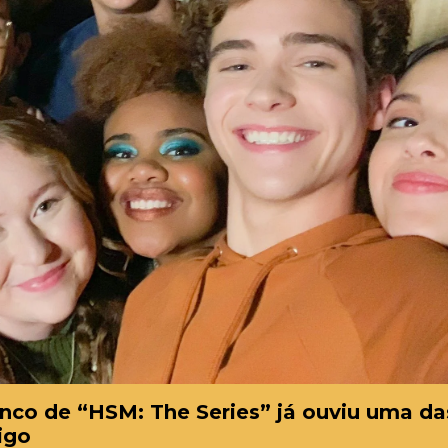
nco de “HSM: The Series” já ouviu uma da
igo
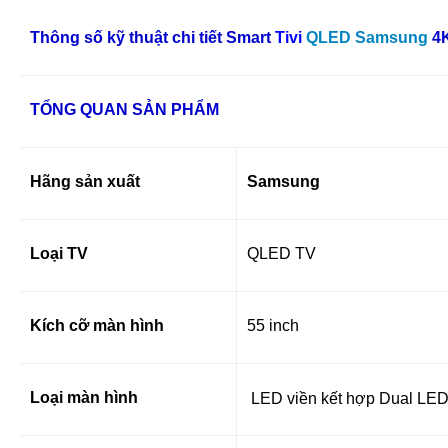
Thông số kỹ thuật chi tiết Smart
Tivi
QLED Samsung
4K
TỔNG QUAN SẢN PHẨM
Hãng sản xuất
Samsung
Loại TV
QLED TV
Kích cỡ màn hình
55 inch
Loại màn hình
LED viền kết hợp Dual LED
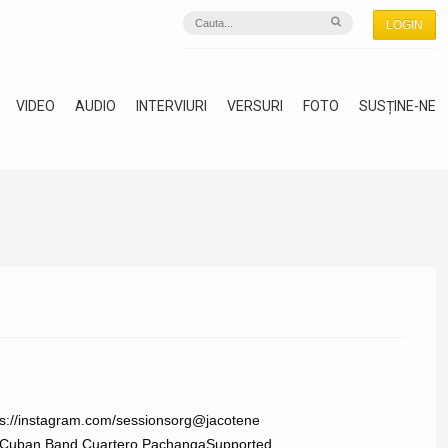
LOGIN
VIDEO
AUDIO
INTERVIURI
VERSURI
FOTO
SUSȚINE-NE
.https://instagram.com/sessionsorg@jacotene
 Cuban Band Cuartero PachangaSupported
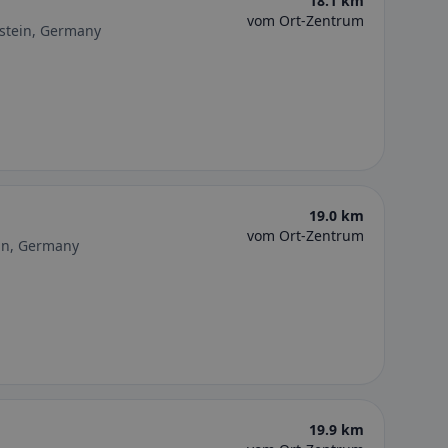
18.1 km
vom Ort-Zentrum
stein, Germany
19.0 km
vom Ort-Zentrum
in, Germany
19.9 km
________________
**What to do**
Exactly as written, reproduce all of the entries while dropping the pictures.

**Exercise response**
nco de “HSM: The Series” já ouviu uma da
igo
Thông số kỹ thuật chi tiết Smart
Tivi
QLED Samsung
4K
TỔNG QUAN SẢN PHẨM
Hãng sản xuất
Samsung
Loại TV
QLED TV
Kích cỡ màn hình
55 inch
Loại màn hình
LED viền kết hợp Dual LED
LOGIN
VIDEO
AUDIO
INTERVIURI
VERSURI
FOTO
SUSȚINE-NE
.https://instagram.com/sessionsorg@jacotene
 Cuban Band Cuartero PachangaSupported
18.1 km
vom Ort-Zentrum
stein, Germany
19.0 km
vom Ort-Zentrum
in, Germany
19.9 km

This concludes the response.